これがメシカの内心である。内心のはずなのだが表情にまで出てしまっているのは仕方ないだろう。そしてまた一人、卵に塗れた汚い制服を着こなすカモミルが乱入してきたのだ。
「メシカ店長どうしましょう! ムカついたので卵をお客様の頭に投げたら怒られました」
──どうしてそうなった、と一泊目。
「さあ、早く作れ」
「あれもしかして僕が作ったケーキ好評ですか?」
──白々しく卵の件を忘れるな、と二泊目。
「お前が作ったのか! お前は天才だ! 歴史に残るぞ」
「やだなぁ、照れるなぁ。やっぱり僕って天才かな」
──鼻の下をこするな、と三泊目。
「はい解散解散。この話は終わろう」
メシカがそんな三泊を心の中で思いながら出した結論は全て投げ出す。正にメシカらしい。この二人が関わると余計な事にしかならないと分かりきった対応である。
「待て! 作らないとお前たちの命はないぞ!」
「危ない店長下がってください! ここは僕が!!」
カモミルはその言葉と共にメシカの前に踊り出てセレナと対峙した。その姿は正しく勇敢で、頼もしさに溢れ、勇ましい。余談であるがメシカは『表』では蓮華低士の認識だ。砂糖を生み出すなんて日常において便利すぎるくらいで、正に唸る宝庫であろう。だからカモミルは庇おうとしているのか、セレナと同じくして蓮を練り、己の華を操る段階に入った。つまり空気中に潜む蓮素と体のエネルギー源であるブドウ糖を混ぜ合わせて『蓮を練り』、己の華に干渉する。深くいえば眠っている華を起こすので蓮華を『起こす』と言うのだ。勿論のことだが、脳の活動エネルギーはブドウ糖しかないように、蓮を練りすぎると段々と脳の司令塔が動かなくなり、身動きすらとれなくなる。正しく言えば死だ。そして二人は鬼の形相を向けながら対面していた。深呼吸をしながら生み出された蓮華。セレナは『黒鉛』の粉末がぱらぱらと、カモミルは『粘土』をゴニョゴニョと、己の前の虚空で繰り広げられた。蓮華士同士、『黒鉛』ⅤS『粘土』の戦い
──出来上がったのは『鉛筆の芯』。
「お前……」
「君は……」
二人は見つめあい……。
「名前を教えてくれないか」
「名前を教えてくれませんか」
「コントはやめろ!!」
メシカは自然とそう叫んでいた。二人の関係はもはや、ただの漫才師だったからだ。観客がいれば馬鹿笑いしてもおかしくない、そんな矢先のこと……

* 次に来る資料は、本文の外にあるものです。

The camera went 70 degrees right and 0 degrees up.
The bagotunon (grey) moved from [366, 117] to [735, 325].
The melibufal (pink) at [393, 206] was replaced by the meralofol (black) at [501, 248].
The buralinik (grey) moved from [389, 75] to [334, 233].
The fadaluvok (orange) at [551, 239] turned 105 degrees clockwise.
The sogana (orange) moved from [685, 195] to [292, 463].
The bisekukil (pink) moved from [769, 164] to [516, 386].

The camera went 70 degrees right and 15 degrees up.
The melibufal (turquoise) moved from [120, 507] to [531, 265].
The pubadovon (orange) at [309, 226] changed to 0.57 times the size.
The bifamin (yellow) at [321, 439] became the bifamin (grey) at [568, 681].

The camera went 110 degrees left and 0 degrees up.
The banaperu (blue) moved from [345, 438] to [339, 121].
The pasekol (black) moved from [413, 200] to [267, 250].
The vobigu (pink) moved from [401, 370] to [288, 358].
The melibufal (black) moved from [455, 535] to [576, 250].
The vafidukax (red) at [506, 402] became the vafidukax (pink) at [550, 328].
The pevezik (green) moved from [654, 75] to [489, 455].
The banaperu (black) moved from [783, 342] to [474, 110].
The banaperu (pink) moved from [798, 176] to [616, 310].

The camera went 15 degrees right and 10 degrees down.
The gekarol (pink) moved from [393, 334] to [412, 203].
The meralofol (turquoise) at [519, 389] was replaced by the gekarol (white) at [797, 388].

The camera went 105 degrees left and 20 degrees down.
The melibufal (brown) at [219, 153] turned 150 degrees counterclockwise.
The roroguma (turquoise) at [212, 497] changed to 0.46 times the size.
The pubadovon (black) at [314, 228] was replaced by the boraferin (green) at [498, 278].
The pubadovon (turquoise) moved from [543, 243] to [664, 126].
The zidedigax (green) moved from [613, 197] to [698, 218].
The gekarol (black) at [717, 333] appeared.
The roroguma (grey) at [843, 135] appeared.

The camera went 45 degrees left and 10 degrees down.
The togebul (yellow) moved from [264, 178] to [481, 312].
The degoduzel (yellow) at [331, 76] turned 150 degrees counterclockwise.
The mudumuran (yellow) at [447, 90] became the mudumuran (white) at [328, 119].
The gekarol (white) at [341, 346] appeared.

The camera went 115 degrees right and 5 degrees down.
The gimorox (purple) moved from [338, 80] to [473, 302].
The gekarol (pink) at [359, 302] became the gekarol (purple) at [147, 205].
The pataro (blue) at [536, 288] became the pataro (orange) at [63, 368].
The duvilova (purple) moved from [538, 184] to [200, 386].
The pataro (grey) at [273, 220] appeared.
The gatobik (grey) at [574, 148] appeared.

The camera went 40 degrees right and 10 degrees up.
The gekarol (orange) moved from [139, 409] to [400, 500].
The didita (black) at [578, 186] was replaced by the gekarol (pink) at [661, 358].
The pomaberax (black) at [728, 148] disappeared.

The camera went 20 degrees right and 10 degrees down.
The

「ごらぁ! こんなふざけたケーキ作った奴出てこいよ!! ここは大きくて評判いいって聞いたけどなんだよこれはぁぁぁあ!」
また何か下手を打ったのか、髪が生え抜けた中年の男はカウンターに握りこぶしをバンと叩き、ドスの効いた声で怒鳴り散らしていた。
「またクレームヤロウですか。少し待ってくださいね。メシカ店長はクレーム対応向いてないんで僕がいきますよ」
「気をつけるんだぞ! ああいう奴は見た目に反して怖いからな!」
(お前こそ見た目に反してだろ……)
穏やかな声でそう言ったカモミルにセレナは助言をいれているが、メシカのダメ出しはとどまることを知らない。だがカモミルは気にせずに、今も罵詈雑言を並べ立てている男の元へと足を進めた。